The theory of the failing firm is not, however, a free pass to allow anticompetitive mergers involving companies in financial crisis. Its application usually depends on the presence of two other requirements in addition to the imminence of bankruptcy:
a) proof that there is no competitively preferable alternative to save the company (such as the economic unfeasibility of acquisition by a new entrant, given the absence of synergies, for example); and
b) demonstration that the bankruptcy of the company would effectively eliminate the offer of its products or services from the market (without, for example, the timely entry of new company(ies) using the assets of the bankrupt company acquired in a bankruptcy court).
The only case in which the failing firm defense was used as a significant basis for allowing a merger to be cleared by Cade was in the review involving the acquisition, by Votorantim Metais Zinco S/A (“Votorantim”), of the assets of Mineração Areiense S.A., a company undergoing bankruptcy proceedings (AC n. 08012.014340/2007-75). In that case, Cade concluded that all elements of the theory were present.

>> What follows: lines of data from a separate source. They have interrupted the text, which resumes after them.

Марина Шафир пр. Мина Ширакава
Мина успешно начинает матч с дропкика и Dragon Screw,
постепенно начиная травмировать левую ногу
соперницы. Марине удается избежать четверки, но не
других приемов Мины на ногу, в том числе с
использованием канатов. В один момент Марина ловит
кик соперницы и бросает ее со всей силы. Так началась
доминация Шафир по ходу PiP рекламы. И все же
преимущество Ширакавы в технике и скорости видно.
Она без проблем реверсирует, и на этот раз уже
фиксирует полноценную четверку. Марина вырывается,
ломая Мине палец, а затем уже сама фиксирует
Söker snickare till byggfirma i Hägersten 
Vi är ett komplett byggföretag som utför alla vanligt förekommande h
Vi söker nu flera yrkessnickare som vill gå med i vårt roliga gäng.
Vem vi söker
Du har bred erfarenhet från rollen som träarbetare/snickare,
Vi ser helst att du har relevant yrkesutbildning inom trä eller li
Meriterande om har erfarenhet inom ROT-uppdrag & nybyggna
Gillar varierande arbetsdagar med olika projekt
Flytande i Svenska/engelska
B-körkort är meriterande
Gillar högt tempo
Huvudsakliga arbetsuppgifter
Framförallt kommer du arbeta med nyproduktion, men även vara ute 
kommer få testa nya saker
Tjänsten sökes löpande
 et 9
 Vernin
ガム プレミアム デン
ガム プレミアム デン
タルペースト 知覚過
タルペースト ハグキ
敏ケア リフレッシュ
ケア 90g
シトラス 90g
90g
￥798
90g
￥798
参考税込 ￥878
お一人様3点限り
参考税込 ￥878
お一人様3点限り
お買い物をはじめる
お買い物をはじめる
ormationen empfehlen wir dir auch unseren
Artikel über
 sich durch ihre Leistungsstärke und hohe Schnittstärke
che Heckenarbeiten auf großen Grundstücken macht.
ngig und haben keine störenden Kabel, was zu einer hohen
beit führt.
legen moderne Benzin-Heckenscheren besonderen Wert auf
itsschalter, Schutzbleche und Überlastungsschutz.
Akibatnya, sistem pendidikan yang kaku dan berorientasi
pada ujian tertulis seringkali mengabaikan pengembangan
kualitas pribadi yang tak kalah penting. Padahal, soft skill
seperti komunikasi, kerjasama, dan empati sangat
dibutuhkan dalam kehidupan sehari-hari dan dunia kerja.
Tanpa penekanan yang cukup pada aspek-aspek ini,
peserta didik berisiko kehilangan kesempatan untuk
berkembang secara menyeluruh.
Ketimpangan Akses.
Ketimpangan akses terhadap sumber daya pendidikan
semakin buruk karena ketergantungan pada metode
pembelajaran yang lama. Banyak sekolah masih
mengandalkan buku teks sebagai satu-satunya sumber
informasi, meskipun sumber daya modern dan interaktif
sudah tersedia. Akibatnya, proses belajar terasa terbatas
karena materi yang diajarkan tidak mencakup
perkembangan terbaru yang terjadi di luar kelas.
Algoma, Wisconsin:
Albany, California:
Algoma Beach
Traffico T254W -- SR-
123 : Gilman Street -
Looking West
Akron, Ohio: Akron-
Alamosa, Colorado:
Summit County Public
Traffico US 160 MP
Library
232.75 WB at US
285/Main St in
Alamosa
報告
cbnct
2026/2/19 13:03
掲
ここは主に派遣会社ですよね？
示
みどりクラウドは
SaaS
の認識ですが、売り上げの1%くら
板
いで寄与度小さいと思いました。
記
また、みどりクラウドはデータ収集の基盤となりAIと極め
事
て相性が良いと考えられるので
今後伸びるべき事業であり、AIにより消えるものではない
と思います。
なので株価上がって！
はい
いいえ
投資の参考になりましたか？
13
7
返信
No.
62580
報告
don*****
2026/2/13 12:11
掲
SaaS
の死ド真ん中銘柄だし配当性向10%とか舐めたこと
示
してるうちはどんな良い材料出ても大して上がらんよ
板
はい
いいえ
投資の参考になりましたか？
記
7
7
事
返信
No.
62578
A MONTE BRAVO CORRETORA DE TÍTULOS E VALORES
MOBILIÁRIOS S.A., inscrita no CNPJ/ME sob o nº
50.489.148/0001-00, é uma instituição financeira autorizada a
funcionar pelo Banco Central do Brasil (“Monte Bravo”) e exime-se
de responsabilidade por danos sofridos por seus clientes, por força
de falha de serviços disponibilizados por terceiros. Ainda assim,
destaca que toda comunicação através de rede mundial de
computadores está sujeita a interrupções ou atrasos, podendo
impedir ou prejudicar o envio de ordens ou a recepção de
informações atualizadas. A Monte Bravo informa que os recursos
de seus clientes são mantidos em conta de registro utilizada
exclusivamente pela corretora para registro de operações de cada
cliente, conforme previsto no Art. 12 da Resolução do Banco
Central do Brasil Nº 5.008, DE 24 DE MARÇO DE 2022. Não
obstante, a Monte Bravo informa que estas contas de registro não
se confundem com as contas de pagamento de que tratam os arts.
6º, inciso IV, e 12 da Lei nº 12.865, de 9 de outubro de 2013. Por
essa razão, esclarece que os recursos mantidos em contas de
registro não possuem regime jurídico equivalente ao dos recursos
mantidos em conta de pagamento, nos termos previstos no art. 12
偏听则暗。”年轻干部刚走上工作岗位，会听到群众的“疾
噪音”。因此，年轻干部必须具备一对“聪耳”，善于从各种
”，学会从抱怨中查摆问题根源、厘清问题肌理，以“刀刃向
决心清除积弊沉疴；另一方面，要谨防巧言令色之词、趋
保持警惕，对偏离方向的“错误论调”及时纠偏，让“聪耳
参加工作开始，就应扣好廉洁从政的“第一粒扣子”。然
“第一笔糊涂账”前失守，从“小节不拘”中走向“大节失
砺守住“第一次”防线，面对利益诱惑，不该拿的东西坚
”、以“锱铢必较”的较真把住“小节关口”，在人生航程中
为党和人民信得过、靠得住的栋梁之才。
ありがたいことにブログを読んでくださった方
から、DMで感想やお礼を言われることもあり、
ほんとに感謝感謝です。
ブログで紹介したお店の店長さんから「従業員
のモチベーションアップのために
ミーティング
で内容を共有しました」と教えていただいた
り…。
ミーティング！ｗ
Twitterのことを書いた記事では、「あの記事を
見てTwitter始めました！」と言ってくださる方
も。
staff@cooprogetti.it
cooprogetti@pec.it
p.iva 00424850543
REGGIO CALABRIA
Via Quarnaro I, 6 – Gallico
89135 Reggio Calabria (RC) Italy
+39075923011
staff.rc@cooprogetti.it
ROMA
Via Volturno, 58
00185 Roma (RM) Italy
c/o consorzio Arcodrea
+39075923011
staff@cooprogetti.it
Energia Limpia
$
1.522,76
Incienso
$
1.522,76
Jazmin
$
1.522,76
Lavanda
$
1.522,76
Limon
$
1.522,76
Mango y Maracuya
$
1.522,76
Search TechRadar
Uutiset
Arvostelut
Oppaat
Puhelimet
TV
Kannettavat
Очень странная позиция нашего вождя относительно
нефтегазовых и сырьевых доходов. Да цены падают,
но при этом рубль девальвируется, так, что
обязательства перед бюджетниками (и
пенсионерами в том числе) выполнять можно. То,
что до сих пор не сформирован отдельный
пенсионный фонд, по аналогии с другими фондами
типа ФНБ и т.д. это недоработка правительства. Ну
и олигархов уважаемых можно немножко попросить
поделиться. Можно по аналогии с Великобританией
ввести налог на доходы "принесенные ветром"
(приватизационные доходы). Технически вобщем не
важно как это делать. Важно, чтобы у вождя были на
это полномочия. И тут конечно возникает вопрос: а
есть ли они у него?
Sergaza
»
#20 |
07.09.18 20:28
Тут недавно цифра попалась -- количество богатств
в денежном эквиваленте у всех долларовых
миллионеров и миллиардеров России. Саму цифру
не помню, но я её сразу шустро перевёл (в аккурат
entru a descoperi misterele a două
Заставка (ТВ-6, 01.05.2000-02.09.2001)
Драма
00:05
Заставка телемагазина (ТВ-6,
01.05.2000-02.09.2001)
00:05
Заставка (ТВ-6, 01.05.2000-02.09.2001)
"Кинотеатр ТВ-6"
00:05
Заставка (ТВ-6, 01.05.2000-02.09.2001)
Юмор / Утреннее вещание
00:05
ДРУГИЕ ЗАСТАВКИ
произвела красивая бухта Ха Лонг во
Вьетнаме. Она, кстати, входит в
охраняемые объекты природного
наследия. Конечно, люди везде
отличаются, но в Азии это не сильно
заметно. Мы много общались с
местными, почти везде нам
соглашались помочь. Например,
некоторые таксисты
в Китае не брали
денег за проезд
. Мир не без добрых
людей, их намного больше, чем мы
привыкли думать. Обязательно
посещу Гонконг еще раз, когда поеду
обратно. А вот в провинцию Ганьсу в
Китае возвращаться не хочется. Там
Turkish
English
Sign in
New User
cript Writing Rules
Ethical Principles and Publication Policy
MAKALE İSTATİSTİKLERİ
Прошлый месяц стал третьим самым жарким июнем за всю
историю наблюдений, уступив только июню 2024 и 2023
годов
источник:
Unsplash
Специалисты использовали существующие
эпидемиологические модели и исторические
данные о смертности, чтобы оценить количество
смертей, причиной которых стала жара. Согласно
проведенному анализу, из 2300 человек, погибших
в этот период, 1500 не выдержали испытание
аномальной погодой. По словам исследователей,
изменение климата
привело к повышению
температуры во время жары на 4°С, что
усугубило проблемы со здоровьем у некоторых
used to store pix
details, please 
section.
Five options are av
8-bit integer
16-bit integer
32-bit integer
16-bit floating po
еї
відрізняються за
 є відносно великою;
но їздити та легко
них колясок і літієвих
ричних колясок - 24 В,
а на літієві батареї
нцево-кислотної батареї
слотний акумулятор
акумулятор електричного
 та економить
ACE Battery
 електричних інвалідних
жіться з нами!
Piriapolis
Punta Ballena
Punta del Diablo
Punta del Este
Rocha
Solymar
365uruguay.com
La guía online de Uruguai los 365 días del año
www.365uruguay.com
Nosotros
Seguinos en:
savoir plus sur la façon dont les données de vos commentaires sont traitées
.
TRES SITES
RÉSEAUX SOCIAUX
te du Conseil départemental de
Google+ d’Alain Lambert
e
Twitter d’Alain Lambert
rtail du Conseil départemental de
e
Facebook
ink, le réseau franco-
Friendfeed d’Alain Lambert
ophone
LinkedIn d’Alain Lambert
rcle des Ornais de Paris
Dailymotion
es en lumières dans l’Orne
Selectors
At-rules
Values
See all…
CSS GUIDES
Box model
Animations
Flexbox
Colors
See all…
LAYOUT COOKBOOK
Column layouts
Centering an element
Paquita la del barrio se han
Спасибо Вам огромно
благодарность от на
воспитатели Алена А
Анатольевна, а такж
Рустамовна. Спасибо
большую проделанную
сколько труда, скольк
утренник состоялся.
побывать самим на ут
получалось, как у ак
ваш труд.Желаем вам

Still, the transaction was not cleared exclusively based on this theory because, in the end, Cade concluded that it was unlikely that the parties would be able to exercise market power post-transaction due to existing market conditions, rivalry between market participants and low entry barriers. However, it was clear in that case that the failing firm theory had significant weight in the final decision.
Cade has never cleared a merger exclusively based on the failing firm defense. Whenever Cade analyzed the defense, it ruled out its application as the exclusive basis for approving the merger in question, as in the Mataboi/JBJ (AC n. 08700.007553/2016-83) and Petrobras/Petrotemex (AC n. 08700.004163/2017-32) cases. In both cases, Cade concluded that the parties had not proven that the two elements mentioned above were present in the specific case.
Another important caveat is that the application of the failing firm theory, even if accepted after verifying the presence of the above requirements, does not imply automatic unconditional approval of the transaction by the antitrust authority. It is possible, if not likely, that behavioral obligations, or even divestments, will be imposed as a condition for the approval of the transaction. In these cases, the negotiation skills of the companies involved and their representatives are essential for the conclusion of the process in a timeframe that is compatible with the urgent need for capital to keep the company in distress in the market.